Fyre, the Netflix documentary, is not so rudimentary. And its narrative stays centralized with occasional side notes about Magnises or some other squeezed-in background information. Admittedly, it’s difficult to make a claim that Smith’s film doesn’t present the story and facts sufficiently because I’d already just gotten the basics from Fyre Fraud, though there’s no denying the Hulu film is smoother in its straightforward digestibility. But while Fyre does, obviously, have some of the same facts and footage, there is also additional material that, especially when watched after the other, paints a greater, fuller picture of what happened.
Smith doesn’t have an exclusive with McFarland, and he’s not as judgmental of the guys from Fyre’s marketing firm, Jerry Media (aka FuckJerry), which worked with Smith, Netflix, and Vice Studios on the doc (they’re not exactly heroes in Fyre, either, however). And the people who overlap, like social media whisteblower Calvin Wells (aka @FyreFraud on Twitter), offer little that’s not in the other film. But Smith does have his own unique interviews with some worthy commentators that have firsthand accounts who aren’t in Fyre Fraud. The MVP being events producer Andy King, who shares a must-hear (and must-watch, for his expressions) story of just how shockingly desperate things got leading up to the start of the Fyre Festival.
What’s disappointing about Fyre, especially after the hints of bigger thematic substance in Fyre Fraud, is that it doesn’t go any further than just giving the rundown of how the Fyre Festival became such a massive clusterfuck. Both documentaries are rather superficially the equivalent of the “unmaking-of” documentaries (Lost in La Mancha, Jodorowsky’s Dune, Netflix’s own Shirkers) popping up more and more these days but for the music festival and fan convention subgenres. We’ve already seen one of these recently for a 2018 fan event: Shane Dawson’s The Truth About TanaCon similarly involves social media influencers, but the online miniseries is so much fresher in its YouTube-celeb-led investigative style.

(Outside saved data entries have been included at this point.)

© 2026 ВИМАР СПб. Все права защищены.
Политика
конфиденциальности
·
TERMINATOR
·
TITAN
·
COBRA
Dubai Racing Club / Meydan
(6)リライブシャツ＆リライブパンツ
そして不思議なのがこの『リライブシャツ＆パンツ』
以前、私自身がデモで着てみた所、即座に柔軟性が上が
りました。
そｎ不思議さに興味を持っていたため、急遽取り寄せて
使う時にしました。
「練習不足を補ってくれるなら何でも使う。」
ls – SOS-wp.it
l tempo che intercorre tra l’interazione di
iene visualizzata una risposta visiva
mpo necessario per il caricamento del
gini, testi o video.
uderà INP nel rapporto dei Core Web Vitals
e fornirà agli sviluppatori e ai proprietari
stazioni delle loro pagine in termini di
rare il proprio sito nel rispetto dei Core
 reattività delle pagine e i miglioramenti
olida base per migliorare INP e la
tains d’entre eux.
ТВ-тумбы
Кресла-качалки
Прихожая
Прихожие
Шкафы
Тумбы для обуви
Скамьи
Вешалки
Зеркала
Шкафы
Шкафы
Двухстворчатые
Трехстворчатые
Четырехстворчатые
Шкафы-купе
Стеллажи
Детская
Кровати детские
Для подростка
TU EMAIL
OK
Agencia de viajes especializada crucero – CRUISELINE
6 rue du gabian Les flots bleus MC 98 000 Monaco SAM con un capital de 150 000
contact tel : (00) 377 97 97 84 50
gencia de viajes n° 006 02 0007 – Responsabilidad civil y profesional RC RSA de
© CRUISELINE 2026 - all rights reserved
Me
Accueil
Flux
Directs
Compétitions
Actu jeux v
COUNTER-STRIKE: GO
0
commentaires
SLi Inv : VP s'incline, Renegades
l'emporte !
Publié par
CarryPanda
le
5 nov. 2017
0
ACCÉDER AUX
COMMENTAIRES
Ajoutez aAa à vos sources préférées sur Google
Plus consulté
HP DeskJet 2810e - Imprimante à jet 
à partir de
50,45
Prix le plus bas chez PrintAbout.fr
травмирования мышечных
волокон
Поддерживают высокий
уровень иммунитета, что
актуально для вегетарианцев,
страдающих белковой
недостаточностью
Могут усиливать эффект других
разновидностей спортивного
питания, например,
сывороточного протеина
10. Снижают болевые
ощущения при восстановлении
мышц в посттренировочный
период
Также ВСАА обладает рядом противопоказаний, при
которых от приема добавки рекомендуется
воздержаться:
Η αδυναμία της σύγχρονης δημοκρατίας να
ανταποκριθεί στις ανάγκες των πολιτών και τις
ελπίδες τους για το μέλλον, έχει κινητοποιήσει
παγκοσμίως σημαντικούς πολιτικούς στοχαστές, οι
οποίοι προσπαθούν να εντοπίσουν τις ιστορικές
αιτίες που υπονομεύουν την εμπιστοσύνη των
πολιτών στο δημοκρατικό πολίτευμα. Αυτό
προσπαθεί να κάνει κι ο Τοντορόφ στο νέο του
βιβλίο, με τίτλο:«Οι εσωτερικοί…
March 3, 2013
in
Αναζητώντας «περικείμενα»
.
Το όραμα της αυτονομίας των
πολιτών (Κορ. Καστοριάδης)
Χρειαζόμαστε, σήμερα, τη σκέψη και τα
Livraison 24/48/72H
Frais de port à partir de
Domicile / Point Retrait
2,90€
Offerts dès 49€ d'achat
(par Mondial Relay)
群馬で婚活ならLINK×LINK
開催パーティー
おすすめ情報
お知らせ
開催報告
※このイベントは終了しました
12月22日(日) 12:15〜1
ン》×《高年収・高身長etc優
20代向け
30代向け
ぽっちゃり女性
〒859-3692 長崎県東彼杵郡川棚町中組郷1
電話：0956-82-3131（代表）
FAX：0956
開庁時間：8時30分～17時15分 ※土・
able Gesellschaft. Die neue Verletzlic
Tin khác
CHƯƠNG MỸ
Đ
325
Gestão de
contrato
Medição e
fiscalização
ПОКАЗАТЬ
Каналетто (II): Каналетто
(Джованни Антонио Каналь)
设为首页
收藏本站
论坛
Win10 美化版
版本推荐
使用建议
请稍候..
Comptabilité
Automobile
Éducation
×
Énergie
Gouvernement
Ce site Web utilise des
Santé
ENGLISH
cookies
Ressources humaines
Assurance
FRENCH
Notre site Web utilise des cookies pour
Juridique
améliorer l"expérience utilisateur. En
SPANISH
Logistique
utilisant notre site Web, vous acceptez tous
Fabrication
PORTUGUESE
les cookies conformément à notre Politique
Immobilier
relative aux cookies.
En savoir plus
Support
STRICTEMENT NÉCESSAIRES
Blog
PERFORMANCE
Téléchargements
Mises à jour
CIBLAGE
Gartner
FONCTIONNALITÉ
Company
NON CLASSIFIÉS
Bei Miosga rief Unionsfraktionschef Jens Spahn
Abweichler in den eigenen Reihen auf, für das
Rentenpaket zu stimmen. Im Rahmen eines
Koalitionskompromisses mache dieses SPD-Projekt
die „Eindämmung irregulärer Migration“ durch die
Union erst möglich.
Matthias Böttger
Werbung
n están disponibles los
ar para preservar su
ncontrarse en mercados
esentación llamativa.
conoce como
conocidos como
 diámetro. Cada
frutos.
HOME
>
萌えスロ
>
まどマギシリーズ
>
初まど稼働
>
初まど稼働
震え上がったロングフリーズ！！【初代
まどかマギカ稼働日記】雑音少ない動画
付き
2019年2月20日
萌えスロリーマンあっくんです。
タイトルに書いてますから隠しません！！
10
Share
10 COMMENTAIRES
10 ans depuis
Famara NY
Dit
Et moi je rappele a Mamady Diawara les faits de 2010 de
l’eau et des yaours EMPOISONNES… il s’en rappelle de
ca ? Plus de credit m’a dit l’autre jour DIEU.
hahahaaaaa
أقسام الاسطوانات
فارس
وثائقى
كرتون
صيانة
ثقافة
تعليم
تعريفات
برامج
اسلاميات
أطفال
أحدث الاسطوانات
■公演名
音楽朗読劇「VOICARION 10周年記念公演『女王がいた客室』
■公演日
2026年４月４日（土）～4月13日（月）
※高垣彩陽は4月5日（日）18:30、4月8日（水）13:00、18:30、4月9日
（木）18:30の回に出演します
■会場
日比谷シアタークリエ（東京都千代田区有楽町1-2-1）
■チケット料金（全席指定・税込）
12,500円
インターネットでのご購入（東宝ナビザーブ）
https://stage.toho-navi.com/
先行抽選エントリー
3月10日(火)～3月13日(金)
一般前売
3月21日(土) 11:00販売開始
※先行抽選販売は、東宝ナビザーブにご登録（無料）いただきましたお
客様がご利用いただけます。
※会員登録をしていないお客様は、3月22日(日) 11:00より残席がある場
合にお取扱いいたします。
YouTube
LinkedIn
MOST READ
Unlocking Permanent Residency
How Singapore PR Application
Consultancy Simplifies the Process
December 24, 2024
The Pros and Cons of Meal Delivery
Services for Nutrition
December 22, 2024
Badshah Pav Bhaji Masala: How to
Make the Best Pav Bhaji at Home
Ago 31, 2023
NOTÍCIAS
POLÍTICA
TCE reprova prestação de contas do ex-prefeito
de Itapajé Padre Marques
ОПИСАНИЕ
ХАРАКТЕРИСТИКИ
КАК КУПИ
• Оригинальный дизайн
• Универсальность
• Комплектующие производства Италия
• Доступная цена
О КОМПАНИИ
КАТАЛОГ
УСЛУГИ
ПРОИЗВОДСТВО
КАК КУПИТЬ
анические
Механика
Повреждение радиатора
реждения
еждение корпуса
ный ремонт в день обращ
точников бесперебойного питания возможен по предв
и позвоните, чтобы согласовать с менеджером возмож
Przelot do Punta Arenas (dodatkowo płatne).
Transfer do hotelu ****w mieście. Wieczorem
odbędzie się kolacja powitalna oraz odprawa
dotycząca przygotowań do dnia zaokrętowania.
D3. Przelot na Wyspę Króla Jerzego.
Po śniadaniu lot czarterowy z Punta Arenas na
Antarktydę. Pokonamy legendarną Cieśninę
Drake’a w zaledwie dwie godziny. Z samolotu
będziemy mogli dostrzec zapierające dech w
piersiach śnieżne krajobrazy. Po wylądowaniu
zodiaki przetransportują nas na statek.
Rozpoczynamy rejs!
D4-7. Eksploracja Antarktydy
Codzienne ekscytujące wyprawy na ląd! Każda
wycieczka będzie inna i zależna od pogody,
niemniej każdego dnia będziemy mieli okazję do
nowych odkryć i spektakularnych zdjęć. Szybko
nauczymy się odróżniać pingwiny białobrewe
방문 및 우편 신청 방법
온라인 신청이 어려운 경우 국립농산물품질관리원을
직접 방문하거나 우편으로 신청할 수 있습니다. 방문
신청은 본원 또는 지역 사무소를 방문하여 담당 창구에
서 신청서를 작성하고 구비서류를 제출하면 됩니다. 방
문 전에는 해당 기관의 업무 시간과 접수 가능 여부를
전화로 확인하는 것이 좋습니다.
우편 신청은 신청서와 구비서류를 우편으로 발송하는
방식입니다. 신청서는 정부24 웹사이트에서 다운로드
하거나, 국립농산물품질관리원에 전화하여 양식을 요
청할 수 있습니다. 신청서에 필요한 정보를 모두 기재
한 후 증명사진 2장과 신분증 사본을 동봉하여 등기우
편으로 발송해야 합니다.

The story of McFarland and the Fyre Festival aren’t just something to laugh about and move on from. That’s why we have not just one but two documentaries — or, that should be why: to fill in the gaps we missed while just following the debacle via headlines and viral images on Twitter and Instagram but also to say something about what something this ridiculous and criminal says about the world today. Fyre Fraud begins to get into some of the contextual relationships of the story to other modern trends and current events, albeit for comedic purpose, but there’s not really a thesis there or in Fyre, let alone the one that could sum it all up best.
Perhaps we haven’t seen the last doc on the Fyre Festival and its related figures and subjects. After all, Michael Wadleigh’s Woodstock, while being an incredible immediate record of the 1969 concert, wasn’t the end of discussion on that generation-defining event. Between Fyre Fraud and Fyre, we have essentially one good two-part document of this decade’s generation-defining event, and we can, on our own, conclude how depressing yet apt that is that today’s Woodstock equivalent is such a blazing fiasco. Later on, we’ll see it more concisely and insightfully discussed as a segment of a CNN docuseries on the 2010s.